_SUPPLIED MATERIAL_

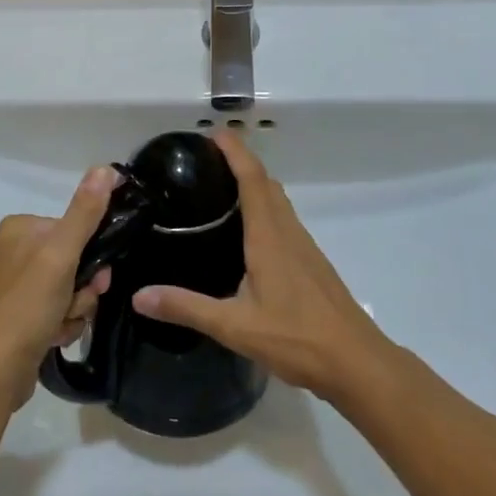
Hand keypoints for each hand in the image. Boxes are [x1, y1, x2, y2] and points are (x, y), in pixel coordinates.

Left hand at [0, 167, 116, 411]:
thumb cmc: (26, 306)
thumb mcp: (61, 255)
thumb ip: (85, 212)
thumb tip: (105, 168)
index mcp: (20, 228)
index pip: (73, 228)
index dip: (91, 255)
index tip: (96, 277)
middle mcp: (14, 251)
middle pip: (74, 259)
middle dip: (83, 287)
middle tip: (77, 305)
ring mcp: (15, 285)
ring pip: (69, 287)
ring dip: (75, 308)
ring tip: (60, 325)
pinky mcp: (19, 314)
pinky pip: (56, 309)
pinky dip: (62, 323)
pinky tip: (53, 337)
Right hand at [132, 133, 385, 399]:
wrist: (356, 363)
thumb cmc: (297, 338)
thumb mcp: (235, 327)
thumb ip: (187, 308)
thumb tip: (139, 296)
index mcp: (268, 236)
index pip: (252, 178)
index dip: (234, 150)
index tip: (212, 133)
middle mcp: (287, 231)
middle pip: (266, 182)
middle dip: (240, 161)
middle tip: (206, 160)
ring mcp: (303, 246)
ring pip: (278, 200)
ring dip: (254, 183)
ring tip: (220, 189)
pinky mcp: (311, 262)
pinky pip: (284, 219)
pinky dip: (264, 207)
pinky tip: (247, 233)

_WHAT TO WORK ON_
Search the records for the word "hand". Copy each line where it appears.

_RESULT_
Hand keypoints for each hand in the image. Boxes are [x1, y1, x2, y2] and points are (x, y), in pixel coordinates.
Left hand at [0, 167, 116, 411]:
Right hand at [132, 133, 385, 399]:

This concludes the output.